Weight and volume estimation of single and occluded tomatoes using machine vision

Abstract

ABSTRACT The fundamental characteristics of agricultural products are appearance, size, and weight, which affect their market value, consumer preference, and choice. Thus, food and agricultural industries seek rapid, simple, and nondestructive approaches to assess real-time measurements at the post-harvest stage before packaging for the consumer market. While sorting and grading may be performed by humans, it is unreliable, time-consuming, complicated, subjective, onerous, expensive, and easily influenced by surroundings.
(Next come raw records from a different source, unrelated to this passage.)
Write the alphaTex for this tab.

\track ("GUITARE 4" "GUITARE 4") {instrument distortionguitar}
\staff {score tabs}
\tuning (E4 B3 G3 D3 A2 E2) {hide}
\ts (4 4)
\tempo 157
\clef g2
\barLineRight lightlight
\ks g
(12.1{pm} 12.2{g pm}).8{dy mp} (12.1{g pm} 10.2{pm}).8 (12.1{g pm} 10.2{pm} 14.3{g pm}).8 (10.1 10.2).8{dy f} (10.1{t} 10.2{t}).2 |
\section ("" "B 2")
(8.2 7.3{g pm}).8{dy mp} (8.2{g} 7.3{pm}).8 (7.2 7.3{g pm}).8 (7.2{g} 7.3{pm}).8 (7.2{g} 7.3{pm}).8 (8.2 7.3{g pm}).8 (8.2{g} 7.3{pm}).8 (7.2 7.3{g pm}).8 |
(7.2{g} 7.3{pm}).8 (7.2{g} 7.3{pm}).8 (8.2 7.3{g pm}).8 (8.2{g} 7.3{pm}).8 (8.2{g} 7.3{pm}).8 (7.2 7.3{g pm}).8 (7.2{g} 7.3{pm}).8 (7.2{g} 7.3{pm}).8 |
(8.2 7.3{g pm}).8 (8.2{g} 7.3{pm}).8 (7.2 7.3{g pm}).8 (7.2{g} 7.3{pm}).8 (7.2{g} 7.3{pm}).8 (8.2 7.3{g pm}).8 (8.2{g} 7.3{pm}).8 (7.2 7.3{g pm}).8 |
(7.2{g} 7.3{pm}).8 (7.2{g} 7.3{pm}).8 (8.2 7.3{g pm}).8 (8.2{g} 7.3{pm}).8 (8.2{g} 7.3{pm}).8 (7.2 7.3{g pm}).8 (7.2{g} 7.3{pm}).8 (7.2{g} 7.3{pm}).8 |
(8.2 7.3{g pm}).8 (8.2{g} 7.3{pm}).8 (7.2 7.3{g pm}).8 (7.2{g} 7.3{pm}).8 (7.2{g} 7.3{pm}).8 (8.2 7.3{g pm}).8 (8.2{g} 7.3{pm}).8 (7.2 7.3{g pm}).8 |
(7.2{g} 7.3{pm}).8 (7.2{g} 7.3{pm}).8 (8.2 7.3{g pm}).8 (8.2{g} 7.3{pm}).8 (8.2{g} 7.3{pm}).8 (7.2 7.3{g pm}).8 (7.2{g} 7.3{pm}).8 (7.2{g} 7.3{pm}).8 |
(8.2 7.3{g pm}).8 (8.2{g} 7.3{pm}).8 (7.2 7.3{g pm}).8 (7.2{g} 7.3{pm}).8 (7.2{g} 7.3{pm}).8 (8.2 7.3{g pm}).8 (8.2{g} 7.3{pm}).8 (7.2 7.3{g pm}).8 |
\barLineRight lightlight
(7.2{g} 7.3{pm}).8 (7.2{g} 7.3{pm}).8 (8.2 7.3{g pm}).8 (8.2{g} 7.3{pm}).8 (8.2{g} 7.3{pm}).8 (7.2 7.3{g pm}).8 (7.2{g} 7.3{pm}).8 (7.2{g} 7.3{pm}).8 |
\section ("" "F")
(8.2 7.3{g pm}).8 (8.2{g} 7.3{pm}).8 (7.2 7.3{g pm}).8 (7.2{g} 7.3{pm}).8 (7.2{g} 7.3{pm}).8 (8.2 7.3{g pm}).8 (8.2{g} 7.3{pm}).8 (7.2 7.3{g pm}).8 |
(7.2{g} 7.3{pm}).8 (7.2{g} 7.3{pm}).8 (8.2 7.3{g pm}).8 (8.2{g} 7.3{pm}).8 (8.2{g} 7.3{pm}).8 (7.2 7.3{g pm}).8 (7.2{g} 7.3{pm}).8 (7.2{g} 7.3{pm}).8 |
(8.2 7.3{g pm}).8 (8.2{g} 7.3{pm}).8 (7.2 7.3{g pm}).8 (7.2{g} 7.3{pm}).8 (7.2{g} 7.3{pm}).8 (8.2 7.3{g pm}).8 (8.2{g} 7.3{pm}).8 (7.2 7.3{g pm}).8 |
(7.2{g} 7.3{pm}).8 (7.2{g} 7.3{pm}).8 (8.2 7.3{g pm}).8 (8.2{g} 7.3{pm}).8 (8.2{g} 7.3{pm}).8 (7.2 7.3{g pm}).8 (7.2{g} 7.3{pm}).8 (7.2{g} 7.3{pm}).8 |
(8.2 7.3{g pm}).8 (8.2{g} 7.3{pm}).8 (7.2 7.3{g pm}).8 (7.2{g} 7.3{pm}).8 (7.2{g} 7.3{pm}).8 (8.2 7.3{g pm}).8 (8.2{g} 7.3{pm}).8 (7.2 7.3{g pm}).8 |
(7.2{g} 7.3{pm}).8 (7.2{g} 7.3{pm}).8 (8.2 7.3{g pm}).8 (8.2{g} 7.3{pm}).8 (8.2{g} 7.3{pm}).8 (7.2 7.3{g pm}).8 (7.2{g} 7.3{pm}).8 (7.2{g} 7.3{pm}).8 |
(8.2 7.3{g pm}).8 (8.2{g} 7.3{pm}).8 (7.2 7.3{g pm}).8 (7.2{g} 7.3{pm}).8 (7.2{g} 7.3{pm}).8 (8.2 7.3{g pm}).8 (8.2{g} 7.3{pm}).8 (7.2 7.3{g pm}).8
Therefore, an astute sorting and grading method for tomato fruit is required. We evaluated two tomato configurations on a conveyor belt: single tomatoes (no occlusion) and multi-tomatoes (partially occluded). We used polygon approximation for concave and convex point extraction algorithms to segment the occluded tomatoes. We developed seven models for regression using single-tomato image features. The Bayesian regularization artificial neural network outranked all the trained models in weight estimation with a root-mean-square error (RMSE) of 1.468 g and R 2 of 0.971. For volume estimation, the RBF SVM had the best performance with R 2 of 0.982 and RMSE of 1.2683 cm3. It is feasible to implement a proposed system as a noninvasive in-line sorting technique for tomatoes.